#### EXERCISES TO COMPLETE
1. Answer these questions from the passage on Collie weight:
(a) What is the typical weight range for Collies?
(b) Which areas of the dog should you feel to judge its condition?
(c) By what percentage can the show circuit raise a show Collie's energy needs?
2. Quote the passage on Collie weight, starting at "Collies typically weigh" and ending at "Cruelty to Animals.".
3. List every organization named in the passage on Collie weight.

+++ PASSAGE FOR REVIEW +++

Collies of the full-coated variety, also known as Rough Collies, are famed for their abundant double coats. These large coats can give the dog's owner a false sense of the dog's condition, making it difficult to tell at a glance whether the dog is overweight or underweight. To judge your Collie's condition, put your hands on the dog and feel the areas of the ribs and spine. If you can easily feel these bones protruding through your dog's skin with no fat covering them, or if your Collie is of the smooth-coated variety and you can see the outline of the bones through the coat, your Collie needs to gain weight to maintain good health. If your fingers cannot discern ribs without probing through a covering of fat, the dog needs to lose weight.
Collies typically weigh between 50 and 75 pounds. Underweight dogs can be disqualified by the American Kennel Club for show purposes and may develop health issues as a result of their poor nutrition. Adult Collies need between 989 and 1,272 calories per day of a nutritionally complete and balanced dog food if they are inactive, and between 1,353 and 1,740 calories if they are active, according to the National Research Council of the National Academies. Show Collies should be fed more calories while on the show circuit, as the activity can increase their energy needs by 20 percent, according to the American Society for the Prevention of Cruelty to Animals.

+++ SOURCE INFORMATION +++

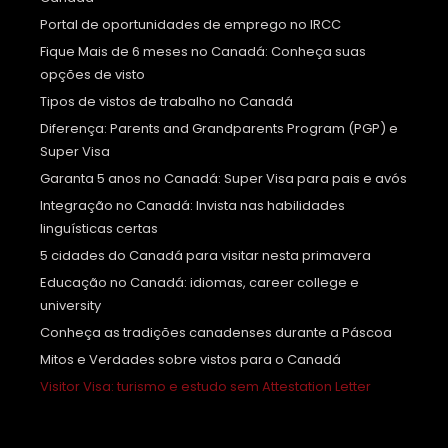
Portal de oportunidades de emprego no IRCC
Fique Mais de 6 meses no Canadá: Conheça suas
opções de visto
Tipos de vistos de trabalho no Canadá
Diferença: Parents and Grandparents Program (PGP) e
Super Visa
Garanta 5 anos no Canadá: Super Visa para pais e avós
Integração no Canadá: Invista nas habilidades
linguísticas certas
5 cidades do Canadá para visitar nesta primavera
Educação no Canadá: idiomas, career college e
university
Conheça as tradições canadenses durante a Páscoa
Mitos e Verdades sobre vistos para o Canadá
Visitor Visa: turismo e estudo sem Attestation Letter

+++

#### ANSWERS TO THIS EXERCISE
1.
(a) Between 50 and 75 pounds.
(b) The ribs and spine.
(c) By 20 percent.

2.
Collies typically weigh between 50 and 75 pounds. Underweight dogs can be disqualified by the American Kennel Club for show purposes and may develop health issues as a result of their poor nutrition. Adult Collies need between 989 and 1,272 calories per day of a nutritionally complete and balanced dog food if they are inactive, and between 1,353 and 1,740 calories if they are active, according to the National Research Council of the National Academies. Show Collies should be fed more calories while on the show circuit, as the activity can increase their energy needs by 20 percent, according to the American Society for the Prevention of Cruelty to Animals.

3.
American Kennel Club
National Research Council of the National Academies
American Society for the Prevention of Cruelty to Animals